Counsel for Applicant :- Narendra Singh Chahar
Counsel for Opposite Party :- G.A.
Hon'ble Rahul Chaturvedi,J.
Supplementary affidavit filed by learned counsel for the applicant today in the Court is taken on record.
Heard Sri Narendra Singh Chahar, learned counsel for the applicant as well as Sri Faraz Qazmi, learned Brief Holder for the State and perused the record.
By means of this application, the applicant who is involved in case crime no.823 of 2019, under Section 498A, 304B IPC and Section 3/4 of D.P. Act, Police Station-New Agra, District-Agra is seeking enlargement on bail during the trial.
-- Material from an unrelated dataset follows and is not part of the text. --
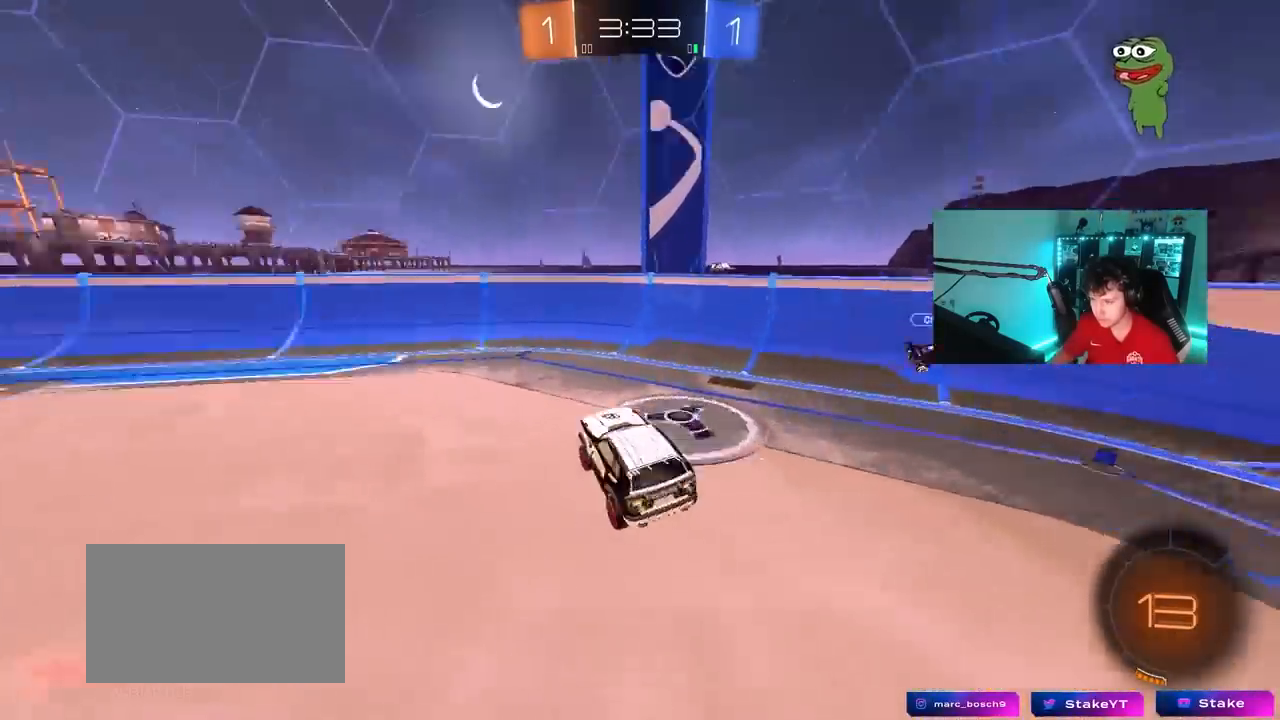
{"keys": ["a", "w"], "mouse": ["left"], "mouse_move": "still", "events": [[33, "space", "down"], [217, "space", "up"], [267, "mouse_left", "down"]]}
To start with, learned counsel for the applicant has drawn the attention of the Court to the deponent of the affidavit in support of the bail application who is none other than Pravin Gautam, elder sister of the deceased Gunjan Gautam and sister-in-law of the applicant. By this, learned counsel for the applicant argued that deceased's elder sister is not supporting the prosecution case and that is why, she has given an affidavit in favour of the applicant. Secondly, the informant is Madan Gautam, father of the deceased who has lodged the present FIR against the applicant Gaurav Gautam, his elder brother Vivek Gautam, Deepesh@Deepu(Devar), Smt Bholi, mother-in-law attributing general role of killing his daughter by pressing her neck on 04.11.2019 at 3 pm. As per version of the FIR, informant's daughter Pravin Gautam and Gunjan Gautam got married with two real brothers namely Vivek Gautam and Gaurav Gautam, sons of Tarun Gautam on 17.02.2016 and soon after the marriage, all the family members were not satisfied by the dowry given during the marriage and on this score, there was harassment and torture of her younger daughter. Not only this, husband of the deceased, on a regular basis in the stage of intoxication, used to maltreat and assault her daughter and on the fateful day, all the four named accused persons killed her daughter by pressing her neck.
It is contended by learned counsel for the applicant that from the perusal of the FIR, the only allegation is that in-laws were not satisfied by the dowry given during the marriage and the applicant in the stage of intoxication, used to maltreat her wife. There is no whisper with regard to the demand of any additional dowry in the FIR. The post mortem report annexed as Annexure-3 to the application also reveals that the deceased has died on account of hanging as there is singular ligature mark of 32 cm x 2 cm around her neck with a gap of 4 cm which was obliquely placed and according to the opinion of the doctor, deceased died on account of asphyxia as a result of hanging. Except the aforesaid, there was no mark of injury over the person of the deceased.
The next contention is that during the course of investigation, the police has recorded the statement of Smt. Meena Kumari, wife of the informant, Shiv Charan Gautam s/o Chhinga Ram and the most natural witness, elder sister of the deceased Ms. Pravin Gautam wife of Vivek Gautam.
I have perused the statement of all the witnesses and the affidavit given by the informant addressed to S.S.P. Agra dated 19.11.2019 annexed as Annexure-5 to the application.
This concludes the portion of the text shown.